-- WRITTEN TASK --
Nothing but an exact repeat of the data, with pictures removed, belongs in the answer.

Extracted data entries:
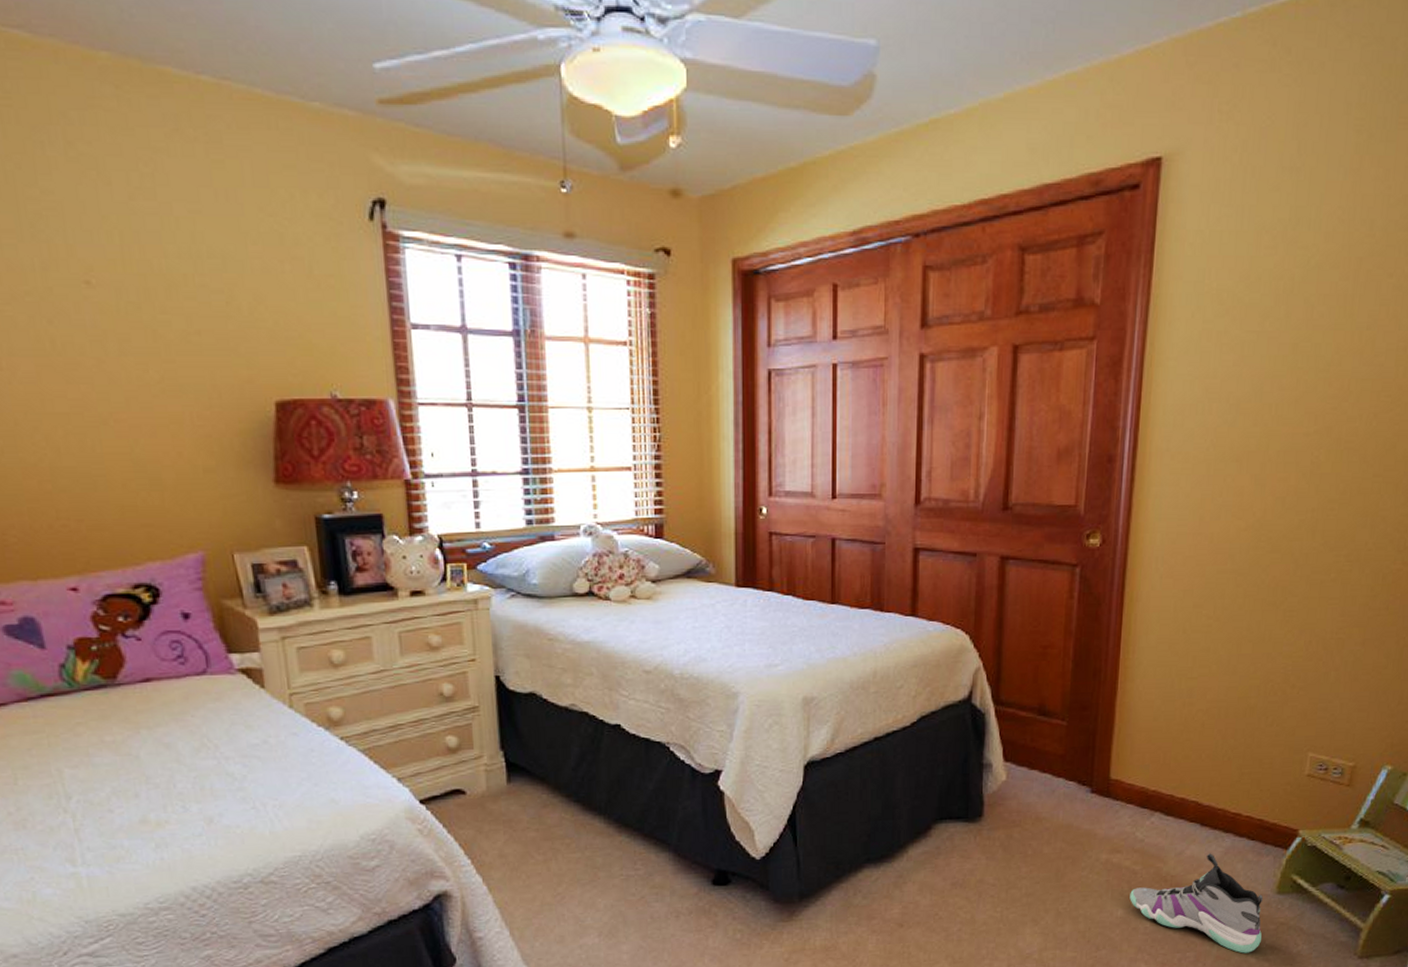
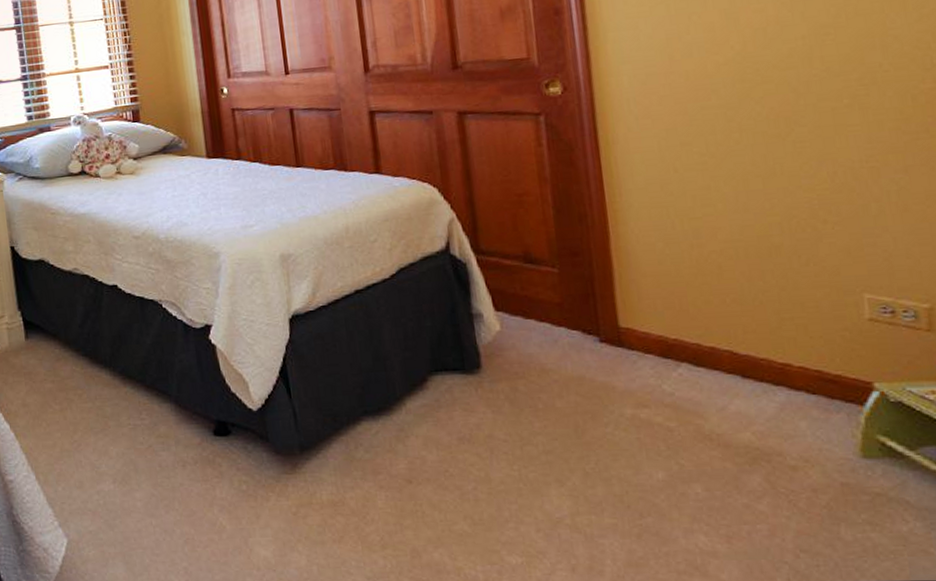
sneaker: present [1130,853,1264,954] -> none [669,409,855,529]

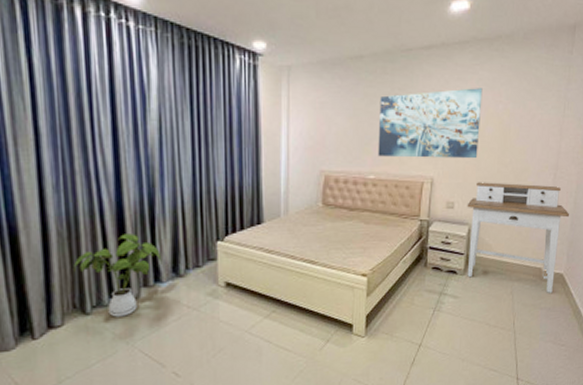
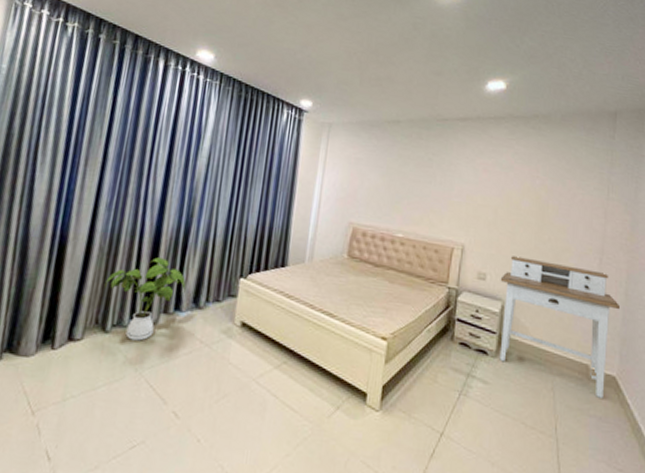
wall art: present [378,88,483,159] -> none [407,158,519,231]

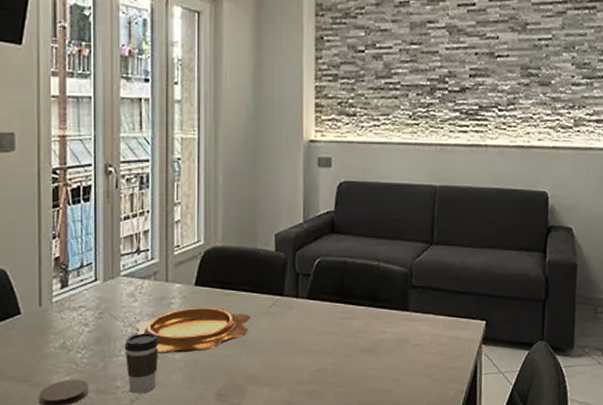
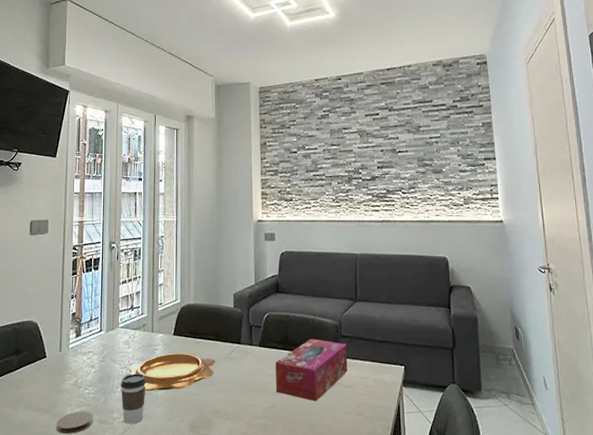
tissue box: none [326,289,418,363] -> present [275,339,348,402]

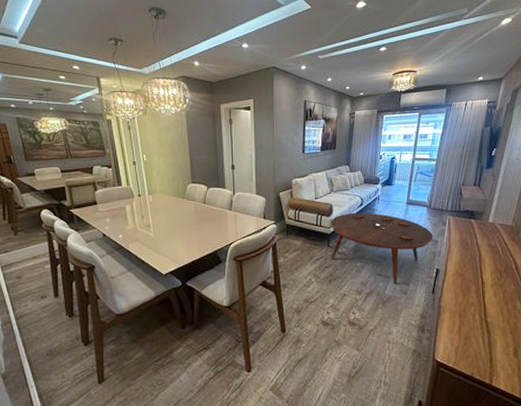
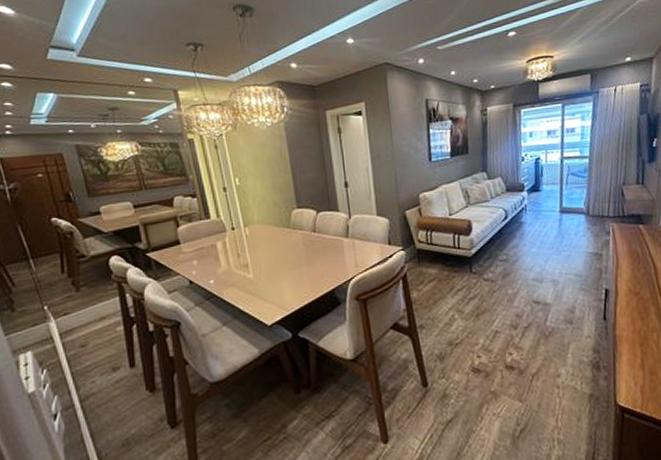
coffee table: present [330,212,433,284] -> none [470,227,597,313]

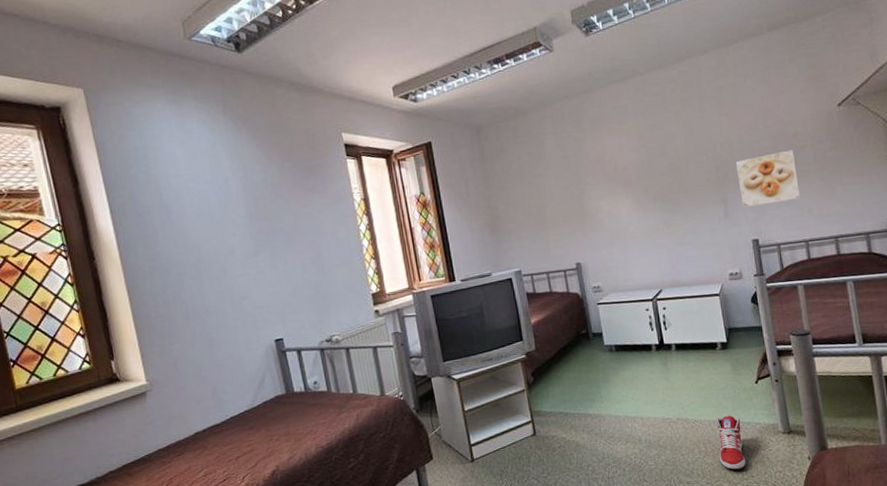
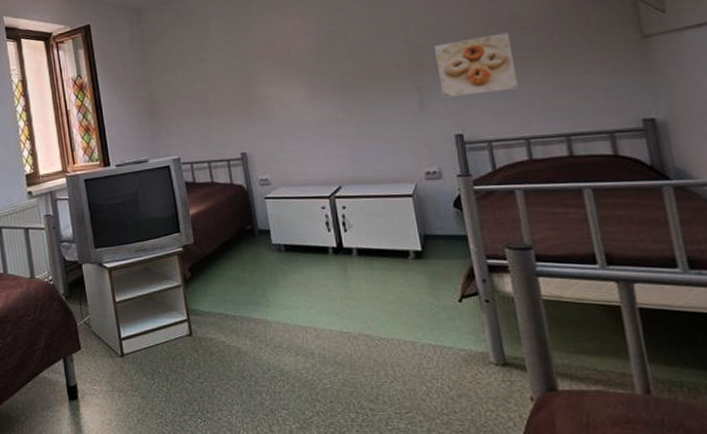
sneaker: present [716,416,746,470] -> none [407,337,447,401]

-- EXERCISE OUTPUT --
sneaker: present [1130,853,1264,954] -> none [669,409,855,529]

wall art: present [378,88,483,159] -> none [407,158,519,231]

tissue box: none [326,289,418,363] -> present [275,339,348,402]

coffee table: present [330,212,433,284] -> none [470,227,597,313]

sneaker: present [716,416,746,470] -> none [407,337,447,401]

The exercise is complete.